Note: While cloning this repository in full is the best option when your desire is to run this locally, the api_server.py file requires the noted Python dependencies (outlined below) to be installed before local deployement is successful. It also requires the linked primary Crime Data source cited above. The DataCleaned.csv file that the data_cleaning.py file exports operates on this original (large) .csv.
- After importing our dependencies (Pandas, Flask, Flask_CORS, SQLAlchemy, GeoPandas) the DataCleaned.csv is read in and exported to an sqlite server. Our Flask app is then set up with a few main routes in mind:
- “/crimedata” - The first deploys all of the data from the CleanedData.csv in JSON format. While unused in the dashboard itself this route was vital to the debugging and creation of the visualization in the earlier stages of development.
- “/crimedata/-crime-“ - Provides a queried selection of the dataset. Event listeners are set up to request data on a specific crime based on which crime is selected from the dropdown menu in the front-end index.html.
- “/crimedata/other/all” - Provides all crime data not specified in the dropdown menu when the user selects the “Other” dropdown option.
- “/stations” - Serves the location data for the police stations in the LA area, imported from the police station location data CSV file so the Leaflet.js map may add the points to a map layer.

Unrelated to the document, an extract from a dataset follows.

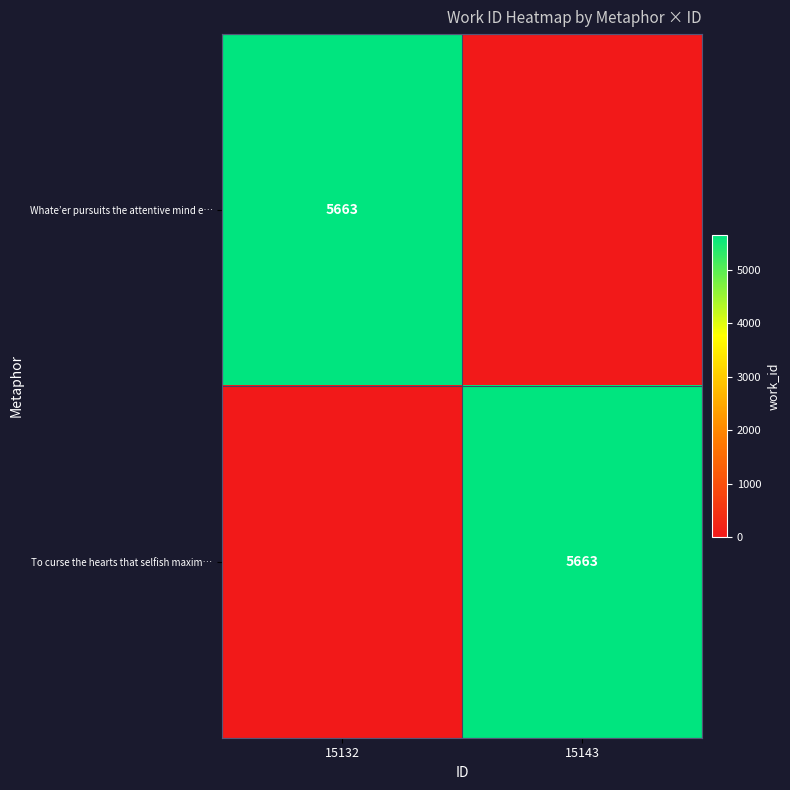

The Whate’er pursuits the attentive mind e… series shows 1851 at 15132. True or false?

False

- “/cityareas” - Provides the LA district/area boundaries of the LA area so the Leaflet.js map may add the areas to a map layer.
- The differences between the local vs hosted Flask app are minimal. As such, the code for the hosted version is not directly included in this repository as a separate file, but is instead commented out in the api_server.py file. The differences include:
- File paths for each of the .csv files.
- Use of a much large DataSample.csv which uses < 50mb of the original cleaned data. (This is the reason for the call-response delay on the front-end.)

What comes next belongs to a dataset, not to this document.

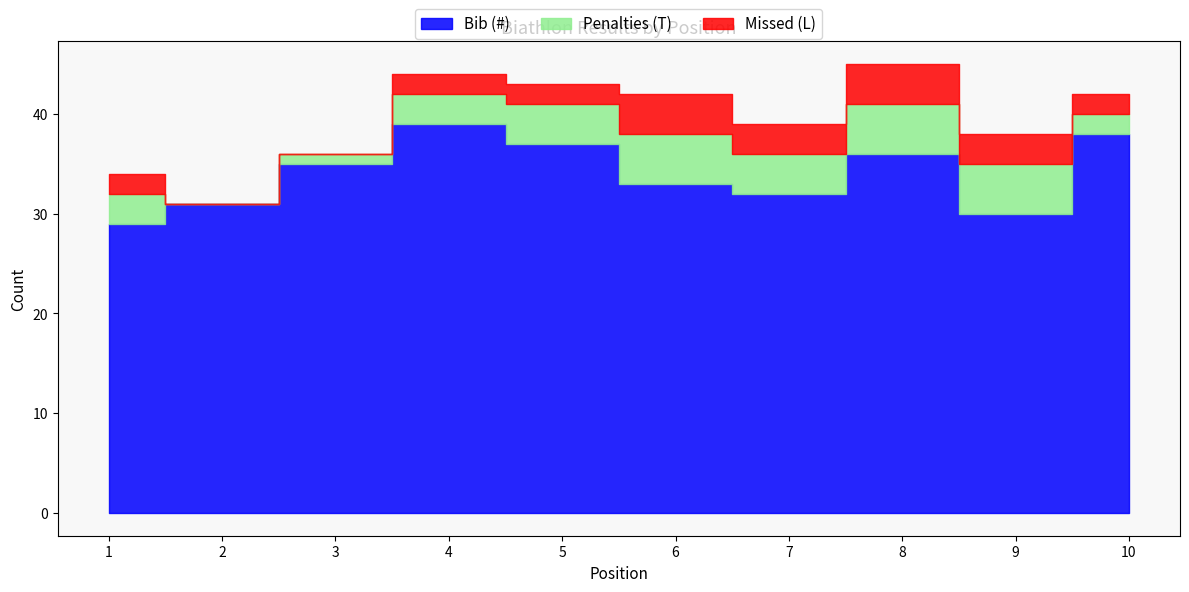

What are all the series names shown in the legend?

Bib (#), Penalties (T), Missed (L)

- Use this URL structure to access this API:
https://tompkins.pythonanywhere.com/<flask route>
.
The Flask routes are outlined above. Leave route blank to return the app’s welcome page.
Javascript Logic (app.js)
- We set up a number of Leaflet layer variables for the Stations and District Areas for the API calls to populate. The map is initialized next, being sure to include layer controls for interactability.
- Our API urls are set to call from our local server and create a data() function to populate our heatmap as specific crimes are selected from the crime-selection dropdown menu.

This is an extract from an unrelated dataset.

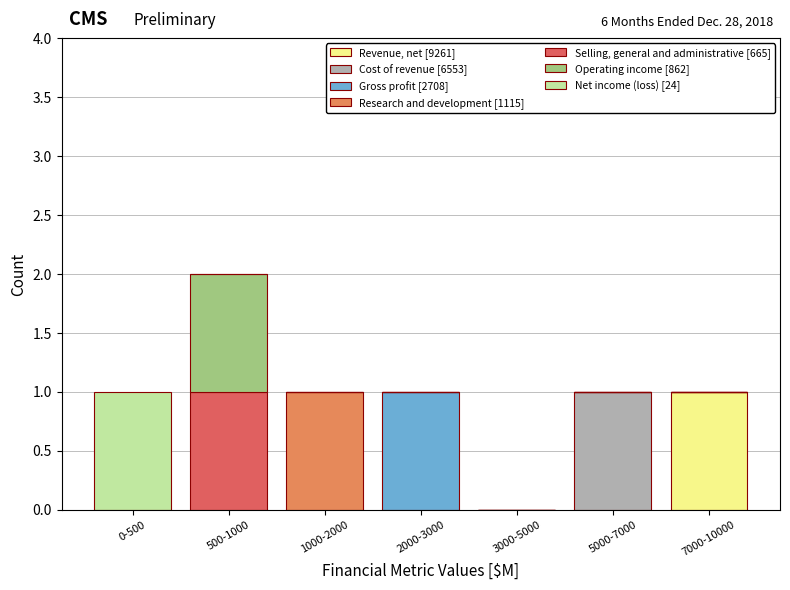

At which category is the sum across all series the highest?

500-1000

- Commented alternatives to URL variables are located within the code for understanding of how this app works when deployed on a hosted server.
- Our district and police-station map layers are populated by calling each dataset for that data, then drawn onto the map. Note that it was necessary to be particularly careful when coding this logic, as a number of districts contain “negative” areas which are under a different district of area classification.
- D3 tools were utilized to populate the dropdown menus with district names and crime types. Event listeners were added to each dropdown menus option so that as they are clicked the map updates with the specific crime queried, or zooms in on the unique district selected.
- Age and Sex distribution charts are generated and populated below the primary dashboard element (leaflet map.) Both charts were generated using the Chart.js libarary.